En ce qui concerne les marges et les rabais, Monsieur de Courten a résumé l'essentiel de la position de la commission. La majorité de la commission estime que certains avantages, certains rabais sont parfaitement justifiés mais qu'ils doivent être limités aux rabais aux marges habituelles qui peuvent être utilisés à des fins de recherche, de formation continue ou de formation postgrade, et qu'une transparence minimale est nécessaire dans ce domaine.
Une minorité estime qu'il devrait en plus être possible de négocier entre assureurs et médecins des rabais supplémentaires, sans que ceux-ci fassent l'objet d'une quelconque transparence ni de la moindre obligation de remise aux assurés.
La majorité de la commission a estimé que ce point de vue était excessif. Elle défend ainsi un point de vue plus proche de la position du Conseil fédéral.

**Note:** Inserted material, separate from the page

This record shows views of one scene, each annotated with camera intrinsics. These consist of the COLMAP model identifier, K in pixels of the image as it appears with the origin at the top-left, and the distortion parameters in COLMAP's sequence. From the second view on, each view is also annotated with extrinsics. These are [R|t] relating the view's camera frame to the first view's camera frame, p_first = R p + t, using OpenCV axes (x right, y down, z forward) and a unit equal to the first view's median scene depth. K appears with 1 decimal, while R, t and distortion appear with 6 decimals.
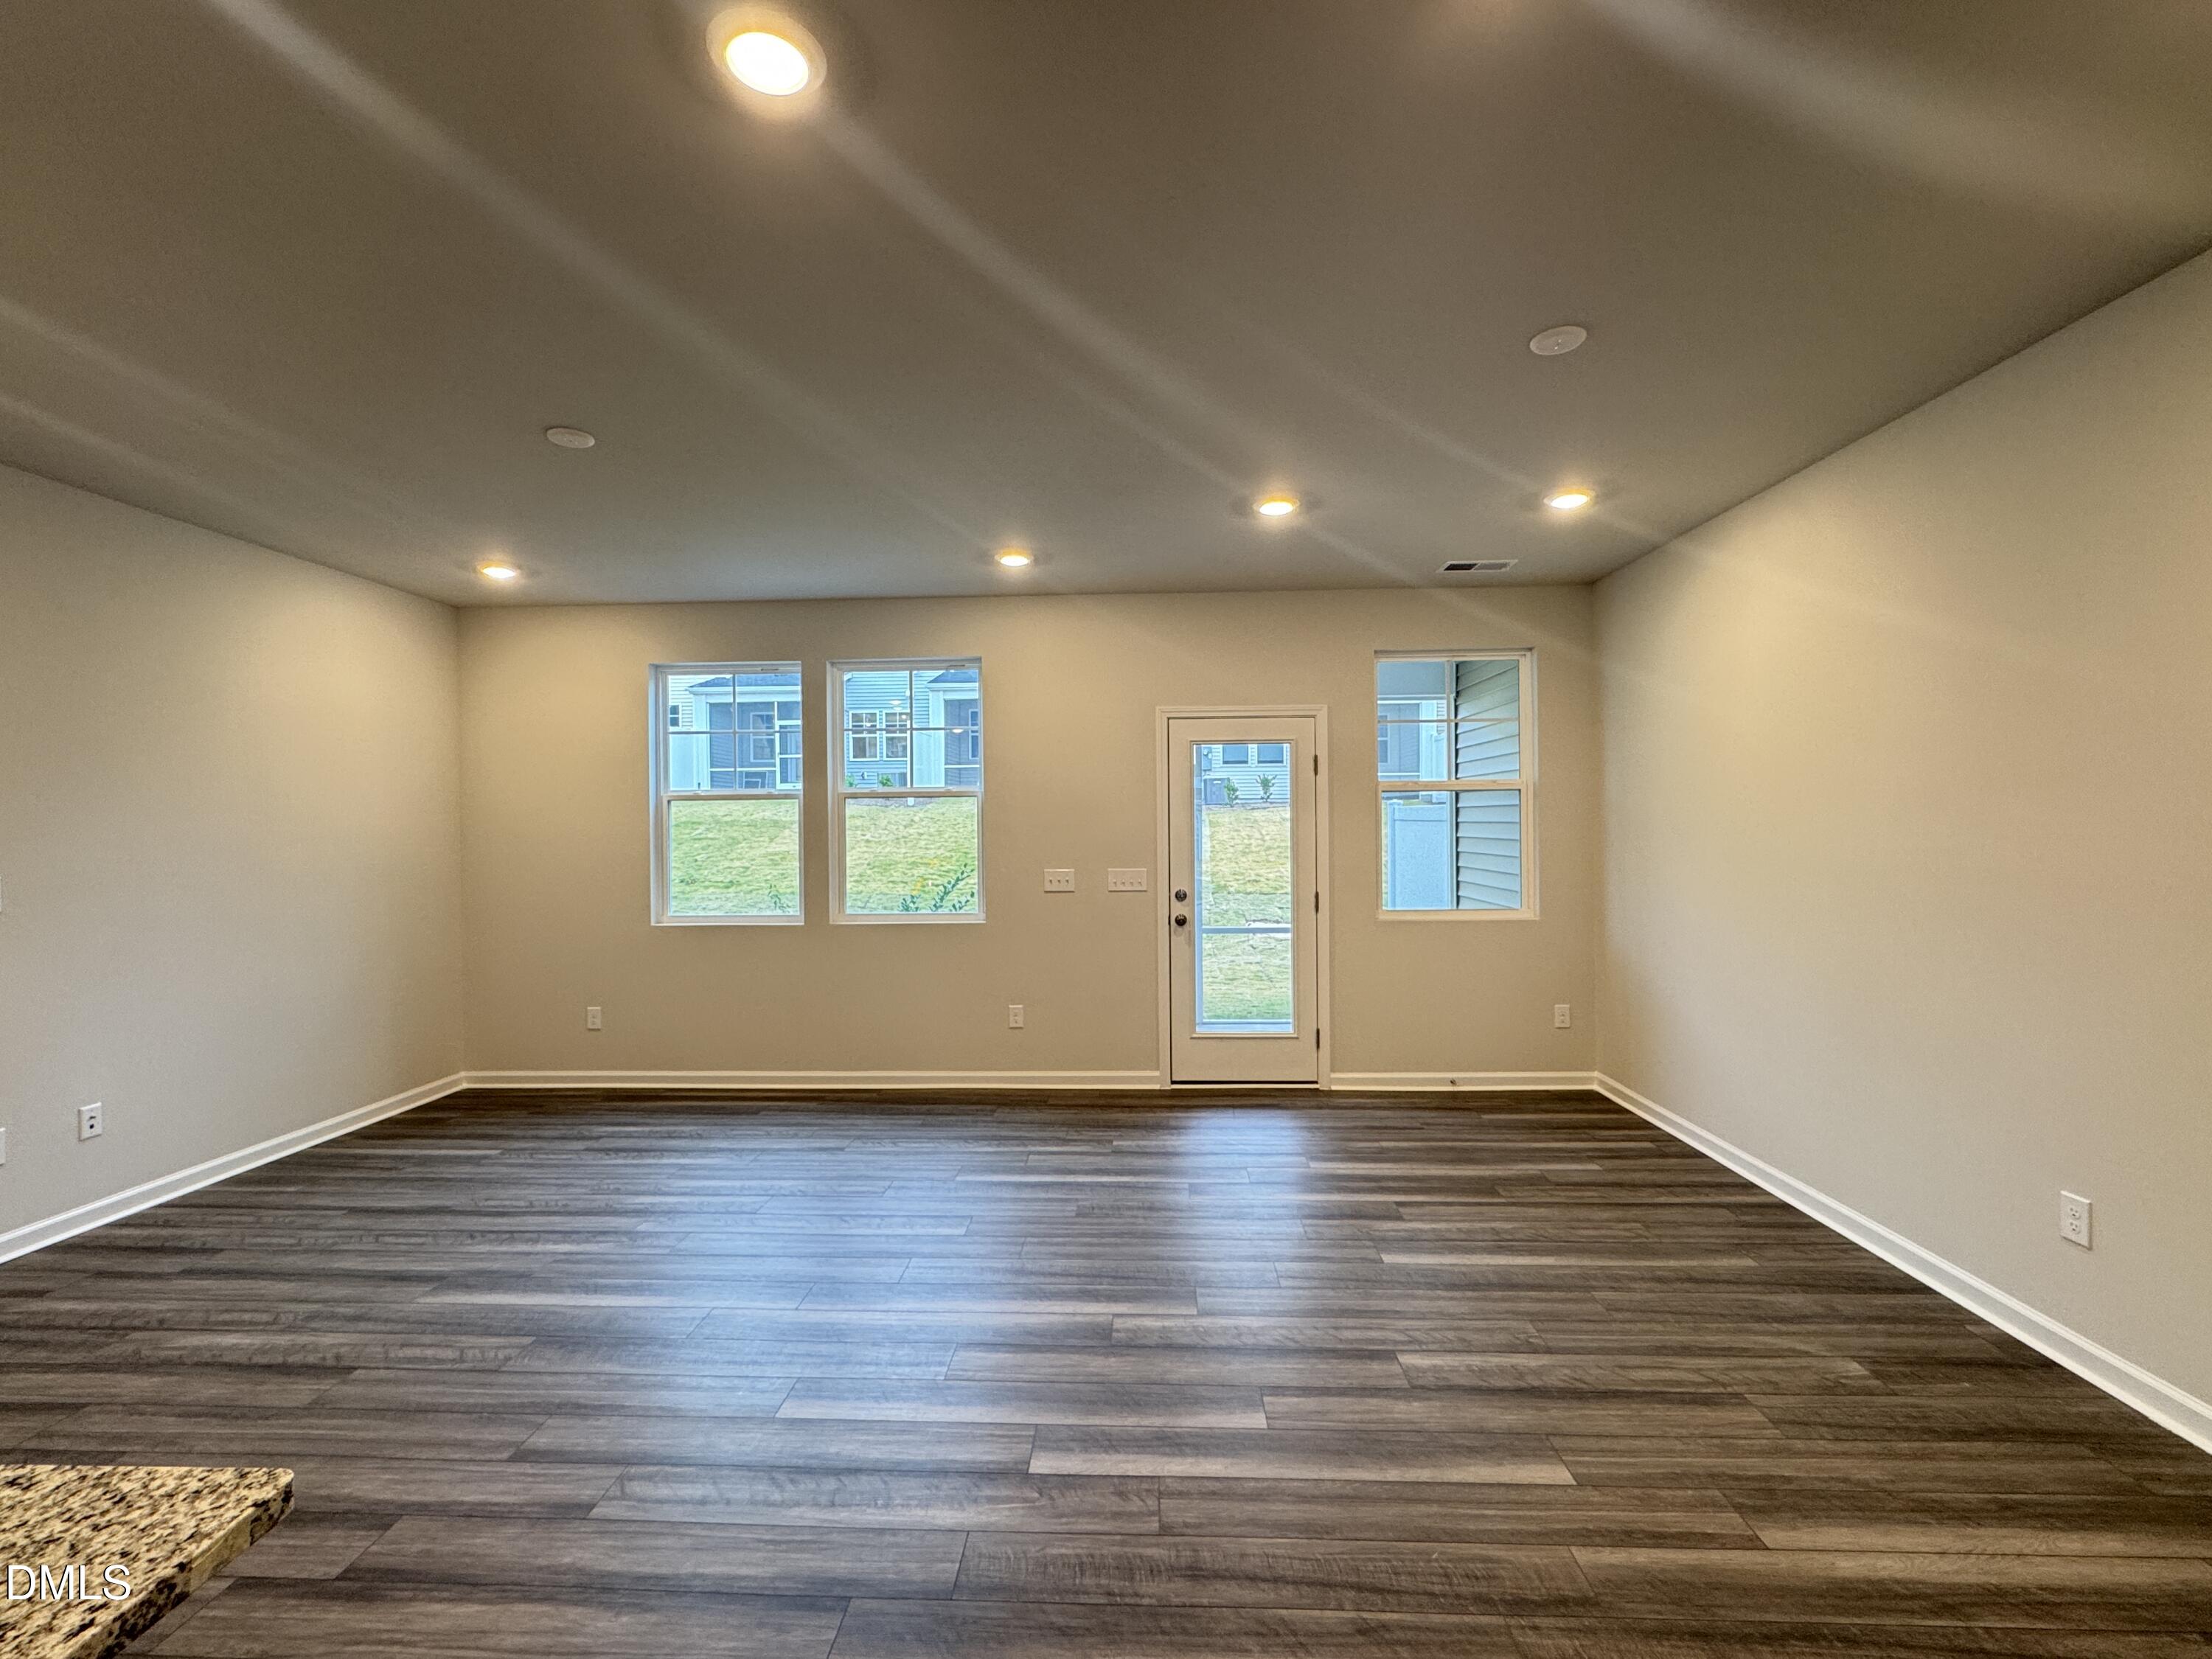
lens RADIAL K [[966.3, 0, 1106.0], [0, 966.3, 829.5], [0, 0, 1]] dist [0.000365, 0.000265]
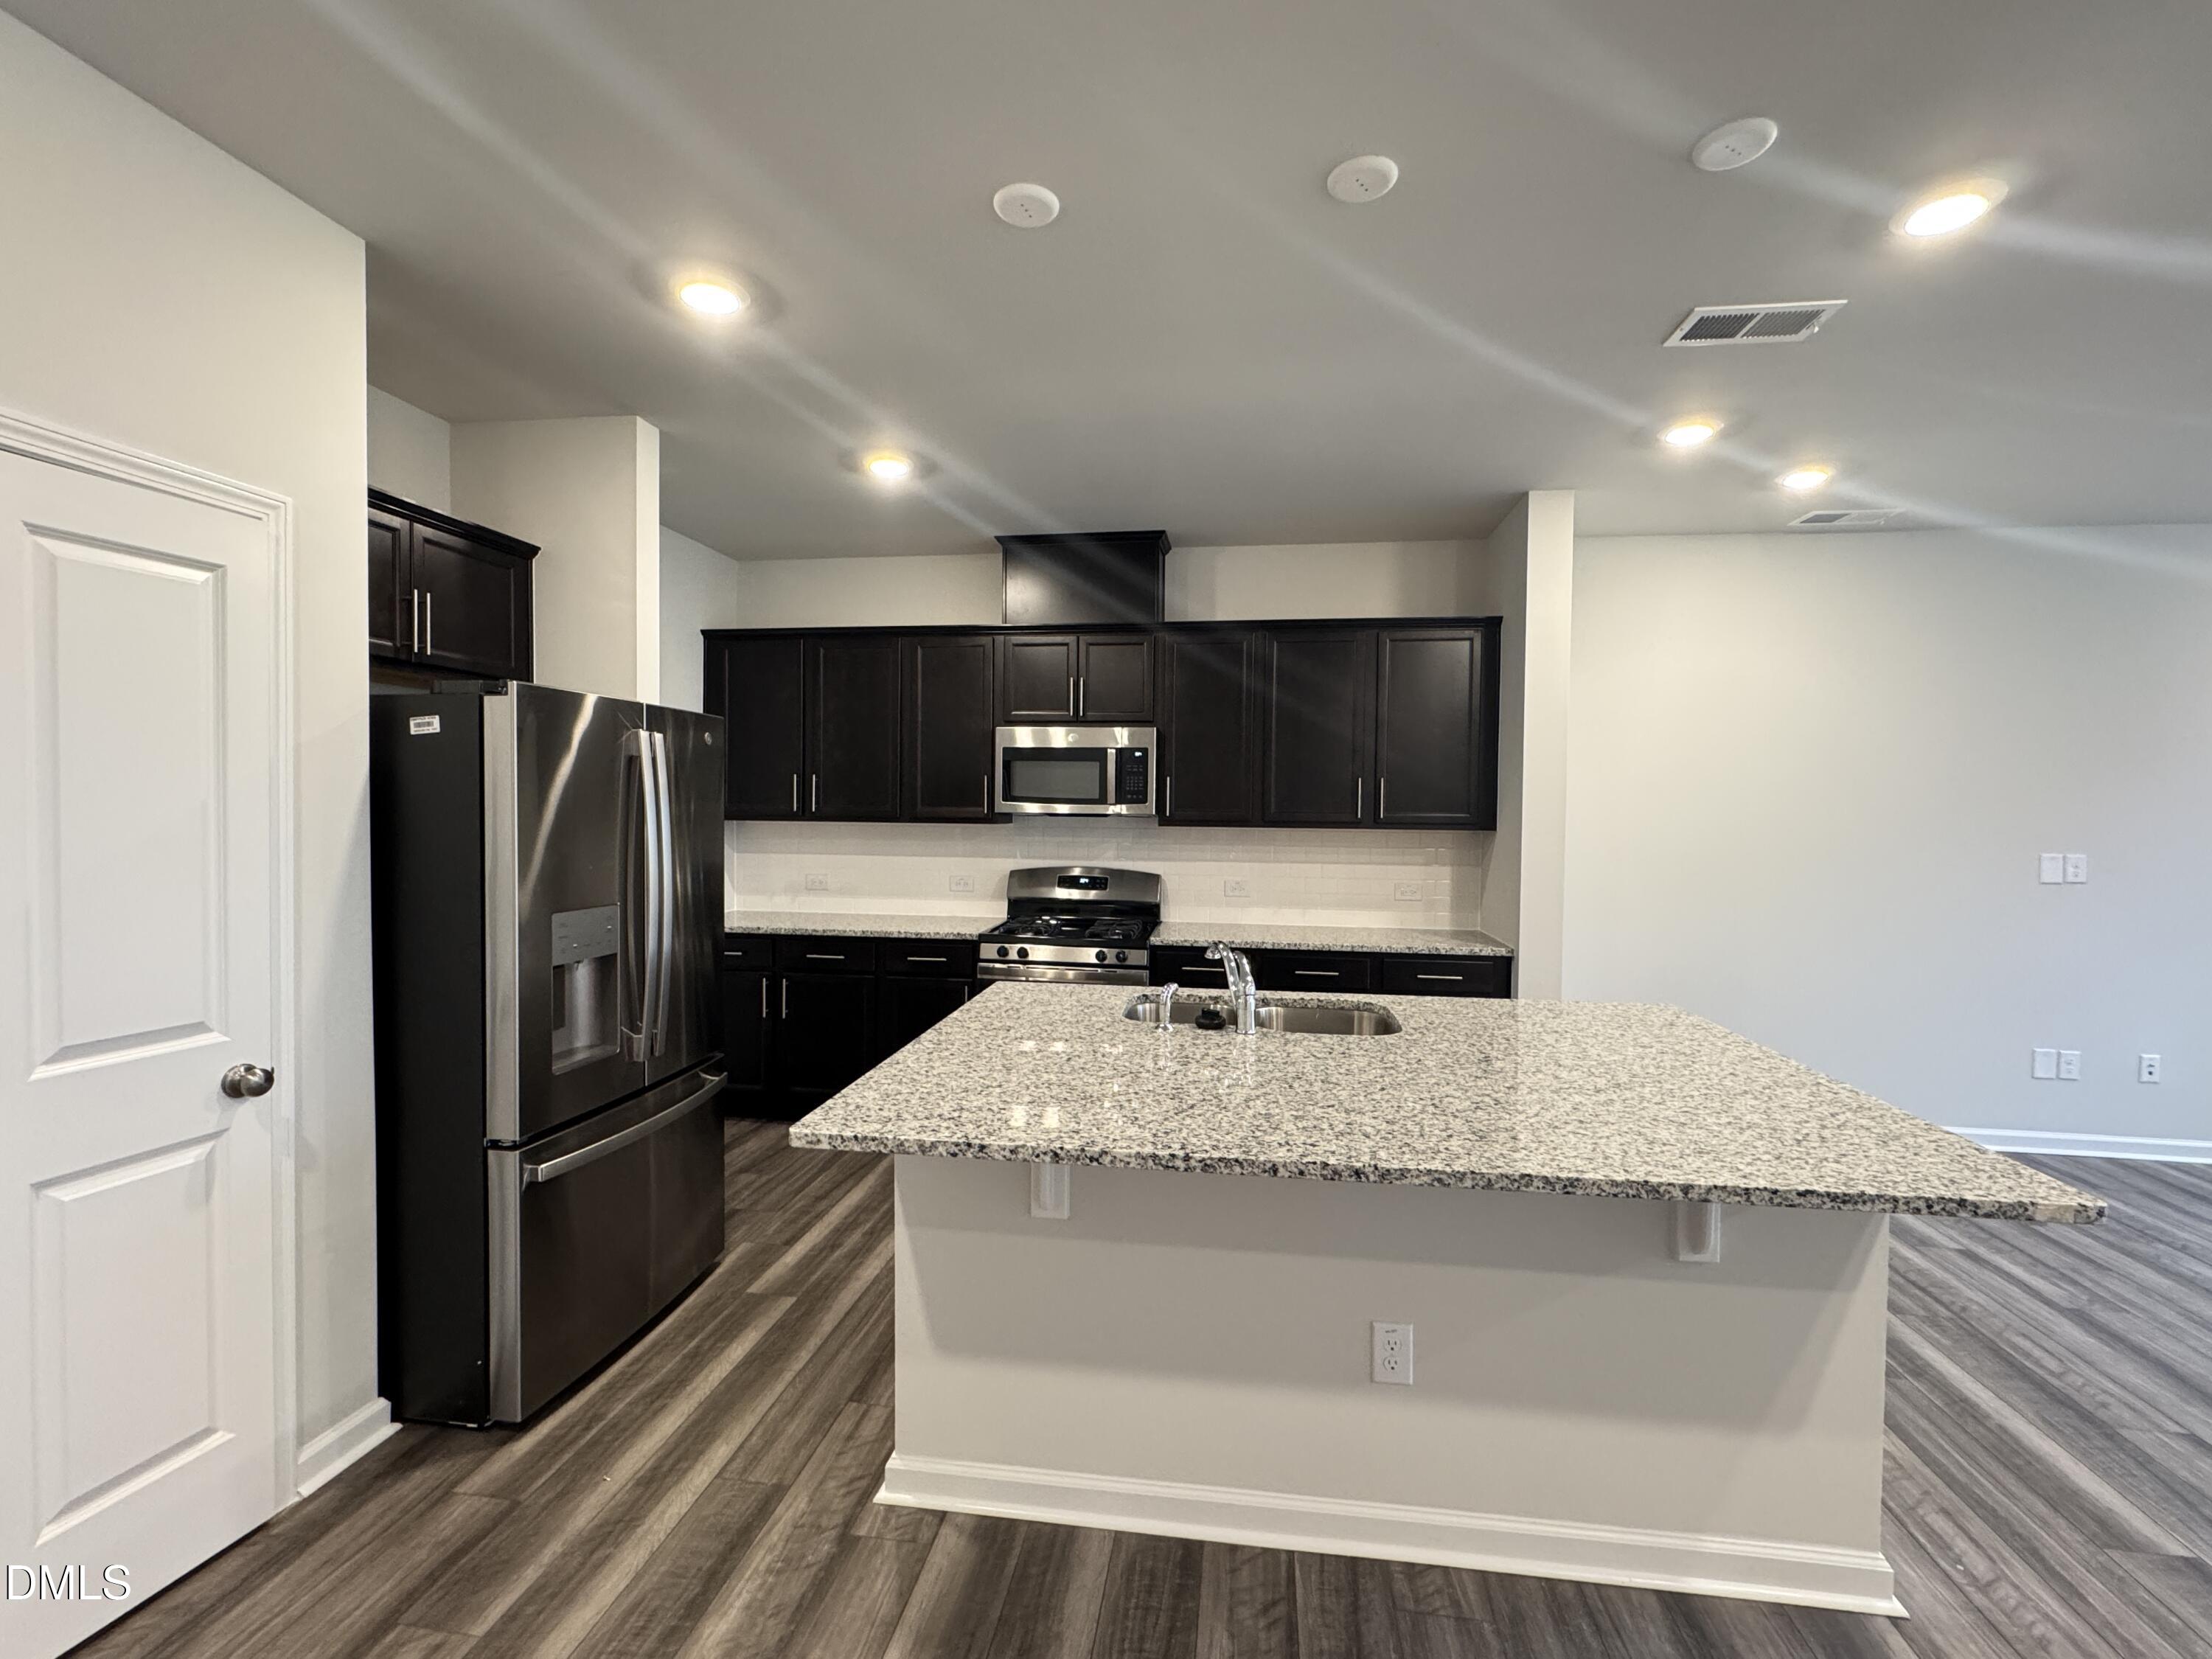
lens RADIAL K [[966.3, 0, 1106.0], [0, 966.3, 829.5], [0, 0, 1]] dist [0.000365, 0.000265]
pose [[-0.107340, 0.030793, -0.993745, 0.287397], [-0.016828, 0.999321, 0.032783, -0.006362], [0.994080, 0.020242, -0.106749, -0.164912]]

Au vote sur l'ensemble, la commission a adopté ce projet à l'unanimité. Cela montre que nous avons, entre les différents avis exprimés plus ou moins publiquement, trouvé un [PAGE 675] chemin médian. Nous sommes convaincus que nous avons besoin d'une nouvelle loi.
Nous vous proposons par conséquent de suivre cette ligne du compromis, d'éviter des décisions excessives qui remettraient en question le travail long et méticuleux de la commission sur ce projet de loi et mettraient aussi en danger tant l'objectif de la sécurité des patients que les objectifs évoqués par mon préopinant.
C'est la raison pour laquelle je vous propose de suivre la commission.